I suspect, in part, it’s a misunderstanding of council’s legislative procedure. Bills, once proposed, are pushed into committee, where they are discussed in public hearings. By the time they reach the floor for a vote, their fate has mostly been decided. Several members of the public, and some members of council, lambasted residents for “not being there” over the long course of recovery. But I wonder if, for many who showed up last night, it might simply have been a matter of not knowing when to get involved.

It’s also a result of a long-standing sensitivity to unfair treatment in the city-county divide. City residents see a disparity in fees, and automatically suspect foul play. In the case of the incinerator, though, this reflex is unwarranted.

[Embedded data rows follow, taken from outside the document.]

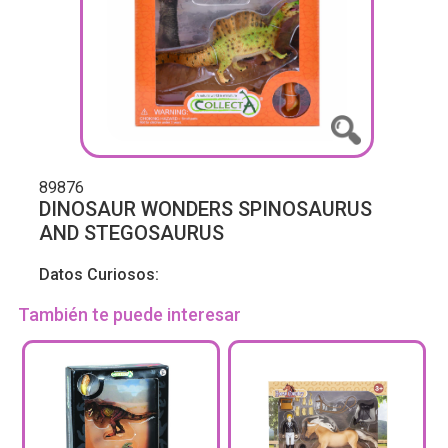
89876
DINOSAUR WONDERS SPINOSAURUS
AND STEGOSAURUS
Datos Curiosos:
También te puede interesar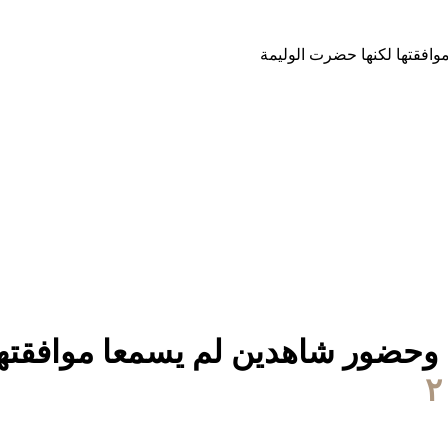
افقتها لكنها حضرت الوليمة
 وحضور شاهدين لم يسمعا موافقتها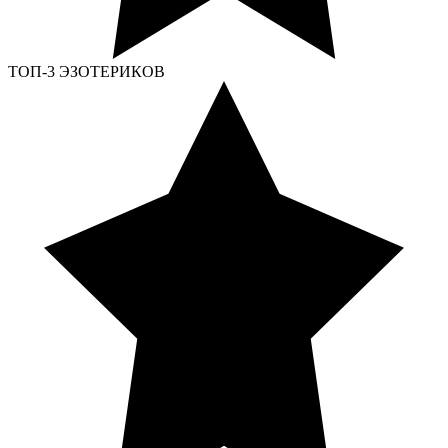
ТОП-3 ЭЗОТЕРИКОВ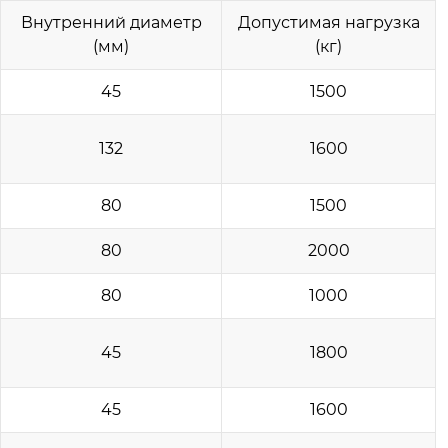
Внутренний диаметр
Допустимая нагрузка
(мм)
(кг)
45
1500
132
1600
80
1500
80
2000
80
1000
45
1800
45
1600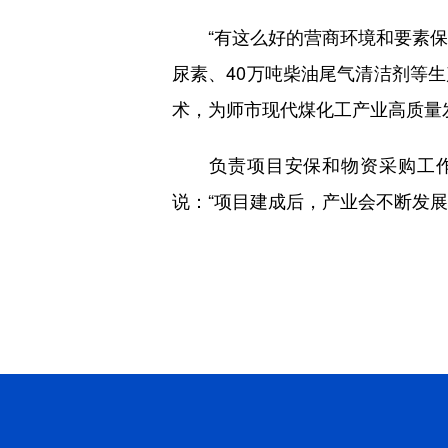
“有这么好的营商环境和要素保障
尿素、40万吨柴油尾气清洁剂等
术，为师市现代煤化工产业高质量
负责项目安保和物资采购工作的
说：“项目建成后，产业会不断发展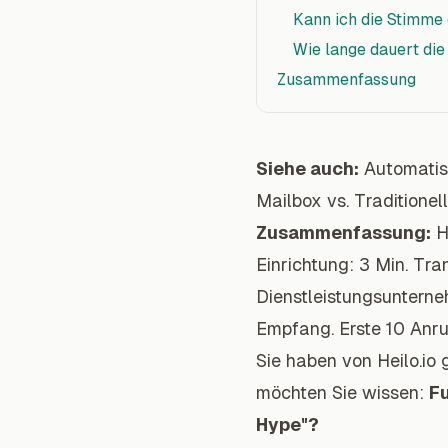
Kann ich die Stimme
Wie lange dauert di
Zusammenfassung
Siehe auch:
Automatis
Mailbox vs. Traditionell
Zusammenfassung:
He
Einrichtung: 3 Min. Tran
Dienstleistungsunterne
Empfang. Erste 10 Anruf
Sie haben von Heilo.io
möchten Sie wissen:
Fu
Hype"?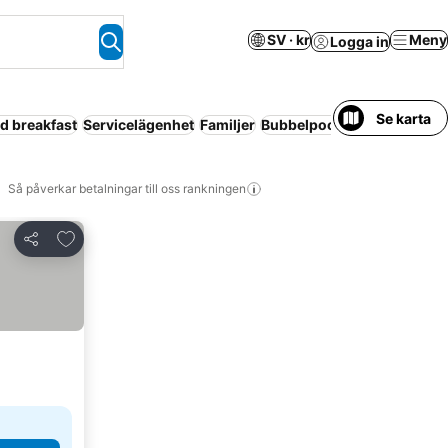
SV · kr
Meny
Logga in
Se karta
d breakfast
Servicelägenhet
Familjer
Bubbelpool
Pool
Gratis a
Så påverkar betalningar till oss rankningen
Lägg till i Mina Favoriter
Dela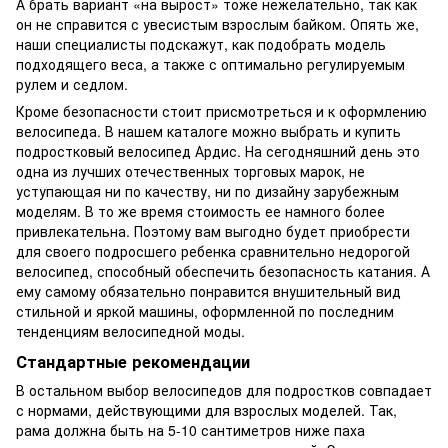
А брать вариант «на вырост» тоже нежелательно, так как
он не справится с увесистым взрослым байком. Опять же,
наши специалисты подскажут, как подобрать модель
подходящего веса, а также с оптимально регулируемым
рулем и седлом.
Кроме безопасности стоит присмотреться и к оформлению
велосипеда. В нашем каталоге можно выбрать и купить
подростковый велосипед Ардис. На сегодняшний день это
одна из лучших отечественных торговых марок, не
уступающая ни по качеству, ни по дизайну зарубежным
моделям. В то же время стоимость ее намного более
привлекательна. Поэтому вам выгодно будет приобрести
для своего подросшего ребенка сравнительно недорогой
велосипед, способный обеспечить безопасность катания. А
ему самому обязательно понравится внушительный вид
стильной и яркой машины, оформленной по последним
тенденциям велосипедной моды.
Стандартные рекомендации
В остальном выбор велосипедов для подростков совпадает
с нормами, действующими для взрослых моделей. Так,
рама должна быть на 5-10 сантиметров ниже паха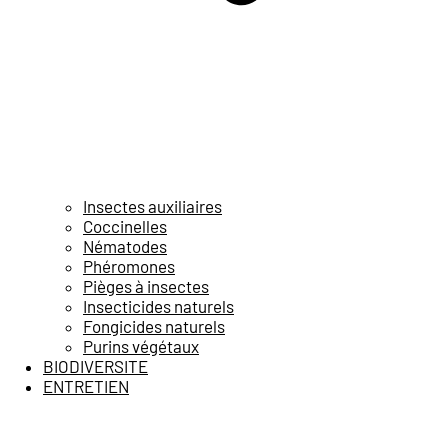
Insectes auxiliaires
Coccinelles
Nématodes
Phéromones
Pièges à insectes
Insecticides naturels
Fongicides naturels
Purins végétaux
BIODIVERSITE
ENTRETIEN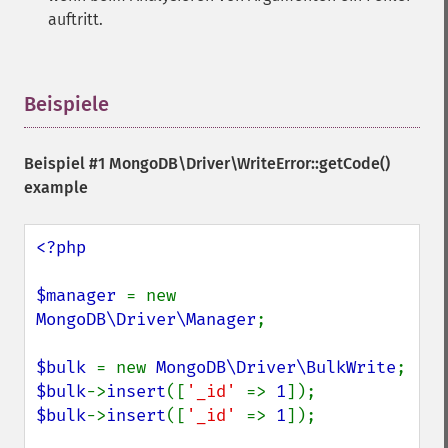
auftritt.
Beispiele
¶
Beispiel #1
MongoDB\Driver\WriteError::getCode()
example
<?php

$manager 
= new 
MongoDB\Driver\Manager
;

$bulk 
= new 
MongoDB\Driver\BulkWrite
$bulk
->
insert
([
'_id' 
=> 
1
$bulk
->
insert
([
'_id' 
=> 
1
]);
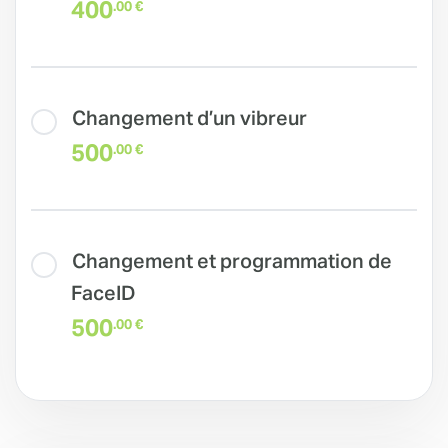
400
.00 €
Changement d’un vibreur
500
.00 €
Changement et programmation de
FaceID
500
.00 €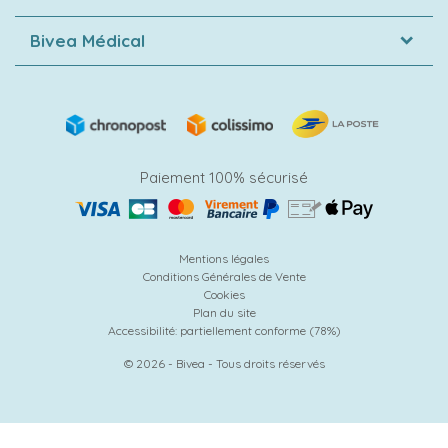
Bivea Médical
Paiement 100% sécurisé
Mentions légales
Conditions Générales de Vente
Cookies
Plan du site
Accessibilité: partiellement conforme (78%)
© 2026 - Bivea - Tous droits réservés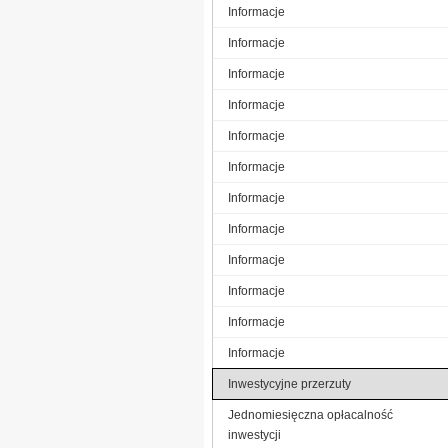
Informacje
Informacje
Informacje
Informacje
Informacje
Informacje
Informacje
Informacje
Informacje
Informacje
Informacje
Informacje
Inwestycyjne przerzuty
Jednomiesięczna opłacalność
inwestycji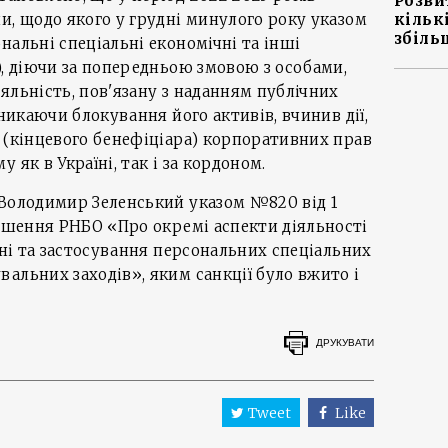
Розви
и, щодо якого у грудні минулого року указом
кільк
збіль
нальні спеціальні економічні та інші
), діючи за попередньою змовою з особами,
яльність, пов'язану з наданням публічних
уникаючи блокування його активів, вчинив дії,
 (кінцевого бенефіціара) корпоративних прав
 як в Україні, так і за кордоном.
 Володимир Зеленський указом №820 від 1
рішення РНБО «Про окремі аспекти діяльності
їні та застосування персональних спеціальних
альних заходів», яким санкції було вжито і
ДРУКУВАТИ
Tweet
Like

In 2003, when Dauphin County guaranteed the borrowings for the incinerator retrofit, one of the trades was a long-term contract for the county with a locked-in low rate. The county also delivers a much higher volume of trash—some 130,000 tons annually to the city’s 38,000—which contributes to the lower fee.

In addition, the city’s rate is actually being negotiated down, from $200 to $190, as part of the recovery plan. It had to stay high, according to the office of the receiver’s Steven Goldfield, in order to secure the best price possible for the incinerator sale. But by helping to eliminate the incinerator debt, he said, the sale will release “$13 million per year in general fund revenues” that would otherwise need to go to debt service.

On top of all this, it bears mentioning that, unlike a tax, the tipping fee distributes over a much wider base than just city residents. Anyone who disposes of trash in the city—including non-profits, corporations, and the oft-maligned tax-exempt state buildings—pay fees into the city’s sanitation fund. Contra Miller’s broad claim that the “poor pay more,” the actual amount paid for trash by city residents is positively impacted under the recovery plan.

“Trash fees for residents absolutely should go down next year, and these tipping fees are locked in until 2018 with no right to increase them,” Goldfield said.

One of the most frequent observations last night, on behalf of the recovery plan, is that it’s not perfect, but that it may be the best offer Harrisburg will get. It should be added that, in a modern democracy, policy is not only apt to be imperfect, but also to be imperfectly understood. (How many of us, either for or against the Affordable Care Act, can actually explain what’s in it?)

The claim that the plan has somehow proceeded “without public input” founders on the fact that its provisions, in the form of term sheets, executive summaries, proposed budgets, and council legislation, have been publicly available in far greater detail than the average citizen could possibly want or have time to review. We have placed our fate in the hands of others, directly, by way of elections, and indirectly, by way of the professionals they’ve retained to assist them.

Last night, after two years of rejecting inadequate plans, and consulting with the best experts available on how to solve a historically wicked problem, City Council offered its informed assessment that the Strong Plan might just succeed. It strains good judgment to conclude that, through all this, democracy has somehow been subverted. For the residents of Harrisburg, long in the dark about what would become of their city, might it be that democracy has started to work?